# VisIt : Powerful open source visualization tool



## arashghasemi (Mar 8, 2012)

Sadly VisIt (https://wci.llnl.gov/codes/visit/about.html) hasn't been ported to FreeBSD so far. This completely open source package has many Linux users, and is extremely robust for scientific visualization. just wondering if there is any chance that I get it working on my box. thanks
Arash

P.S : I kind of went through compiling from the source but it seems to me it has so many dependencies that I stopped doing it completely. any help would be appreciated.


----------



## SirDice (Mar 8, 2012)

arashghasemi said:
			
		

> P.S : I kinda went through compiling from the source but it seems to me it has so many dependencies that I stopped doing it completely. any help would be appreciated.



Porter's Handbook


----------



## arashghasemi (Mar 9, 2012)

Thanks SirDice, I'm note sure if I can make a new port for VisIt.
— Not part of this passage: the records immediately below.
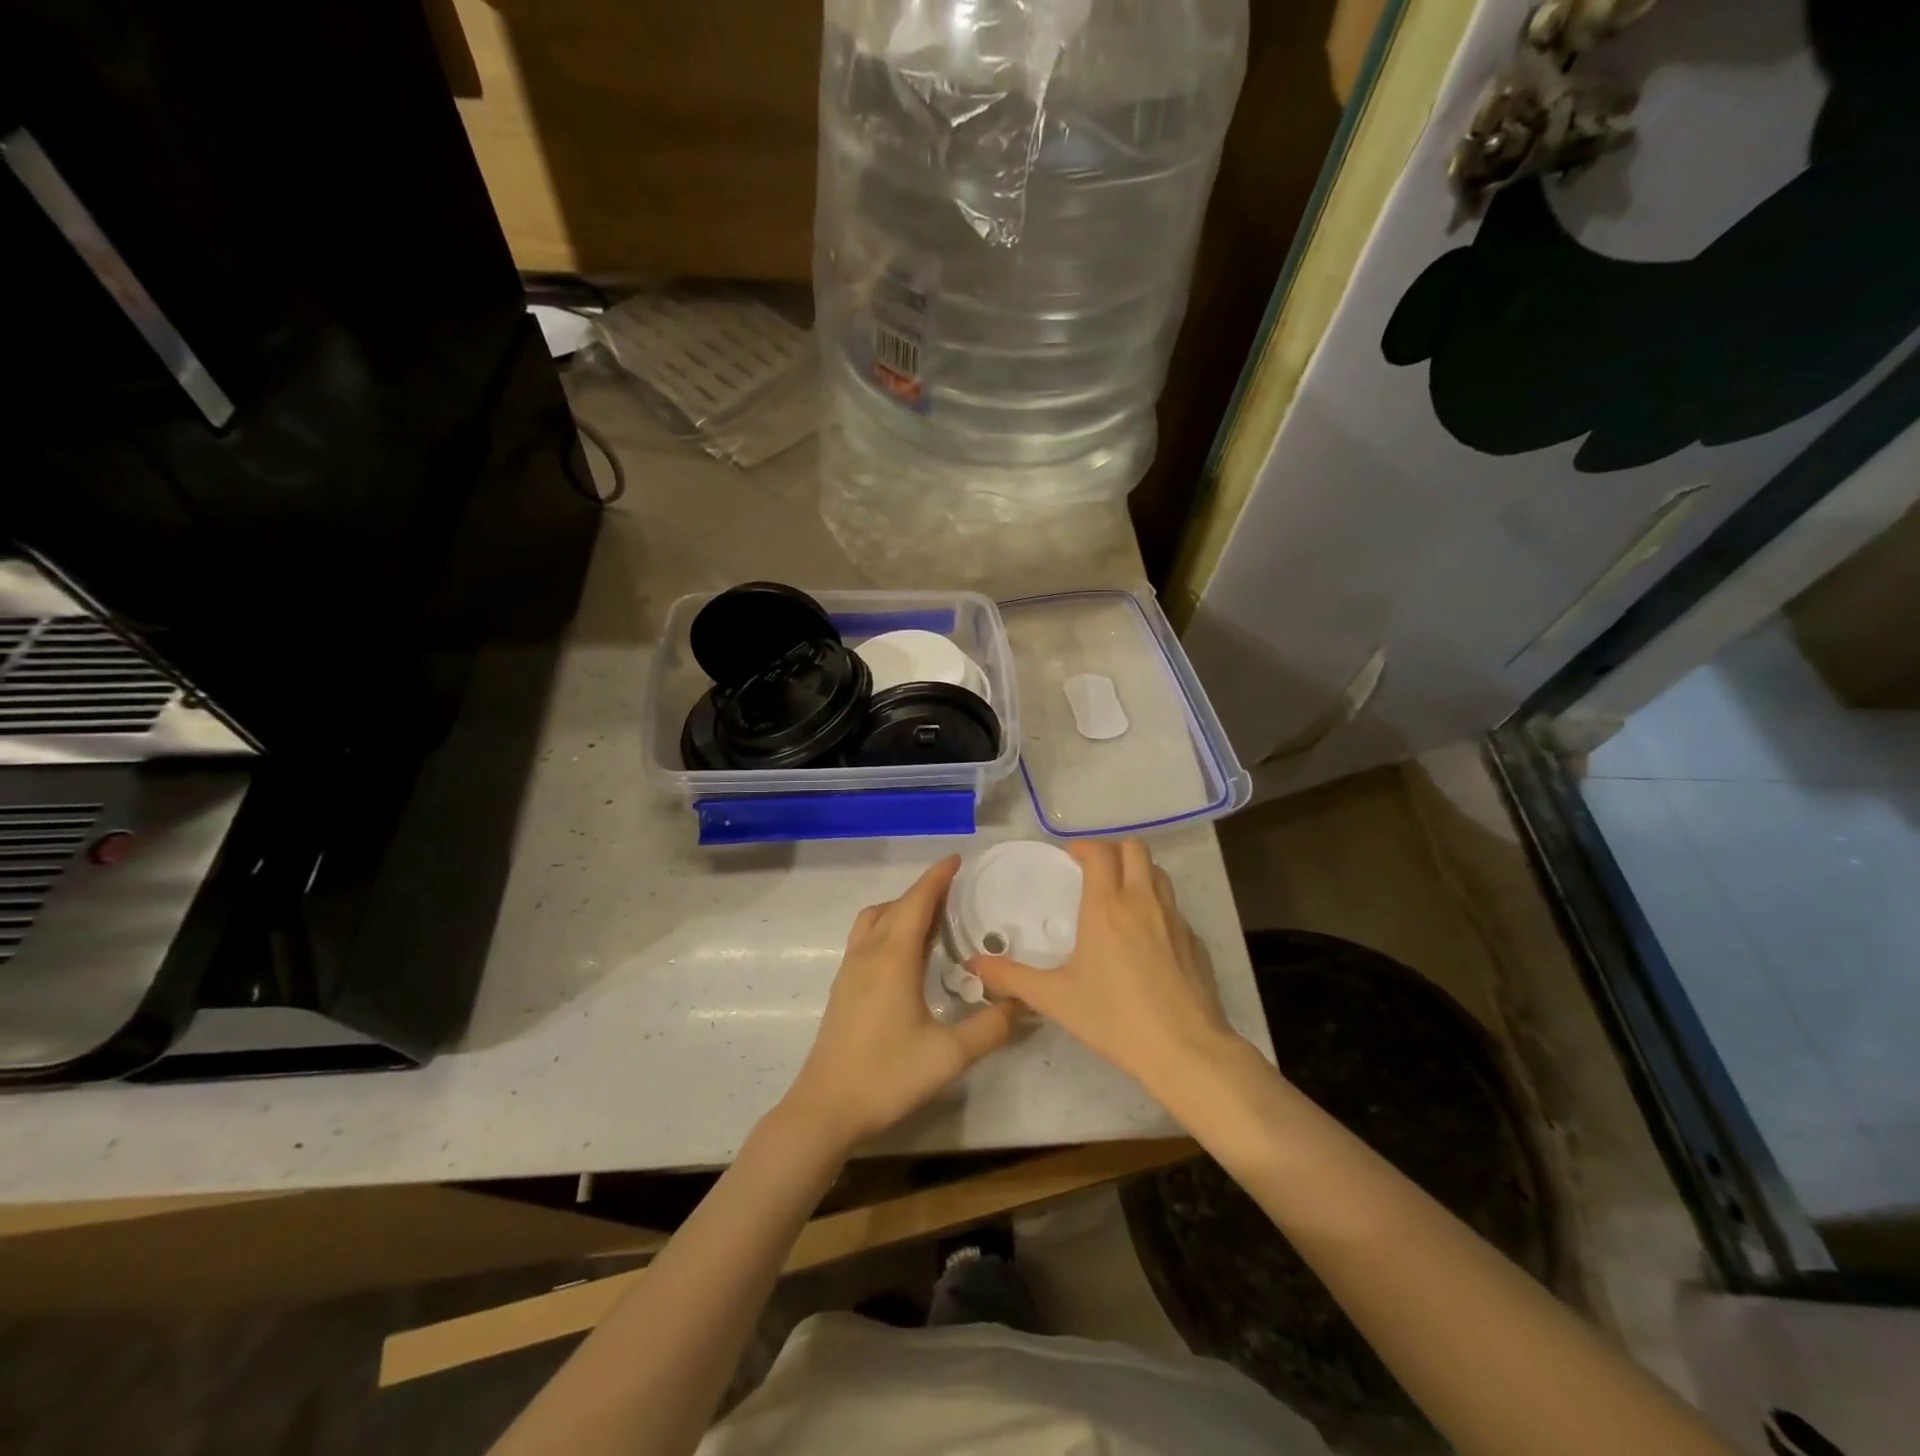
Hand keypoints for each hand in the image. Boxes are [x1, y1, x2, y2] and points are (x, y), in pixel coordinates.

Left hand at [780, 856, 1018, 1149]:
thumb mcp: (949, 1056)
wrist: (826, 1109)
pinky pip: (865, 939)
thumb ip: (989, 1028)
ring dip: (900, 908)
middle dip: (923, 891)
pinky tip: (905, 955)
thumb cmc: (887, 1076)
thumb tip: (1021, 1003)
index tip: (956, 860)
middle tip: (954, 891)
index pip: (916, 902)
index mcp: (893, 958)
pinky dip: (887, 928)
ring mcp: (850, 970)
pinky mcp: (843, 988)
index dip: (936, 878)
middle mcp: (868, 955)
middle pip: (894, 906)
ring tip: (930, 919)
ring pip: (874, 920)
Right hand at [971, 840, 1242, 1100]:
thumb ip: (1011, 977)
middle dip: (1113, 850)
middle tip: (1095, 870)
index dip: (1083, 847)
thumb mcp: (1055, 998)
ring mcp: (1174, 918)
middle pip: (1135, 849)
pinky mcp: (1194, 940)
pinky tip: (1146, 937)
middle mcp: (1142, 901)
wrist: (1184, 1049)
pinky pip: (1174, 907)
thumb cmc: (1113, 1018)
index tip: (1070, 857)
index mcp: (1106, 906)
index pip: (1099, 852)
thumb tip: (973, 964)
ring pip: (1158, 873)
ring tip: (1120, 895)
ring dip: (1138, 872)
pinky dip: (1157, 906)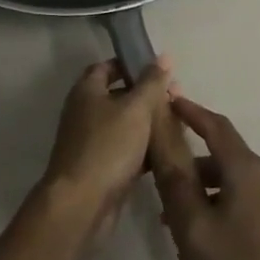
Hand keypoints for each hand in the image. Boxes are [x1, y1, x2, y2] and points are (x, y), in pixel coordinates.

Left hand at [38, 57, 176, 225]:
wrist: (82, 203)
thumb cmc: (107, 146)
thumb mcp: (135, 109)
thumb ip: (151, 83)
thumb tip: (163, 56)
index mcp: (87, 91)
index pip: (107, 66)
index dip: (131, 64)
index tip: (158, 69)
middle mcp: (85, 112)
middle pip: (118, 95)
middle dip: (146, 95)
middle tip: (176, 97)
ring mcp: (92, 142)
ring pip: (125, 125)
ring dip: (148, 123)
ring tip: (178, 122)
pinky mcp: (101, 168)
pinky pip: (126, 150)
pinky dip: (144, 149)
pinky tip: (168, 151)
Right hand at [150, 97, 259, 259]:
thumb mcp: (198, 231)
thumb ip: (177, 186)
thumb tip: (163, 145)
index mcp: (247, 170)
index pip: (216, 126)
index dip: (191, 112)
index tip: (170, 103)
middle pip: (224, 160)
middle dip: (193, 171)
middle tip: (164, 191)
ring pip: (237, 187)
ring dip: (209, 197)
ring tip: (183, 228)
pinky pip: (252, 206)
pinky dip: (228, 211)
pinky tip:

I think the handbooks that you sent is pretty technical and I'll need couple of days to understand the bare bones. Can you make this port for us? appreciates anyway


----------



## UNIXgod (Mar 9, 2012)

arashghasemi said:
			
		

> Thanks SirDice, I'm note sure if I can make a new port for VisIt. I think the handbooks that you sent is pretty technical and I'll need couple of days to understand the bare bones. Can you make this port for us? appreciates anyway



arashghasemi ~ here is more information for you as well.

http://www.freebsd.org/doc/en/articles/contributing-ports/article.html

I'm not sure if this forum is a place to request new ports. There are mailing lists that may pull in requests for new ports. Here is another link that may be useful for you:

http://www.freebsd.org/support.html

~


----------



## Dereckson (Mar 9, 2012)

arashghasemi, creating a port could be an interesting challenge, helping you to better understand how FreeBSD (especially the directory structure) or Makefile work.

Look the chapter III (Quick porting), it will give you a summary of the required steps.

You can get assistance on IRC: EFNet #bsdports



UNIXgod, well the trick is to get the attention of the right person at the right moment. It worked for everypot, who wanted a Bar Graph/Chart Generator port.


----------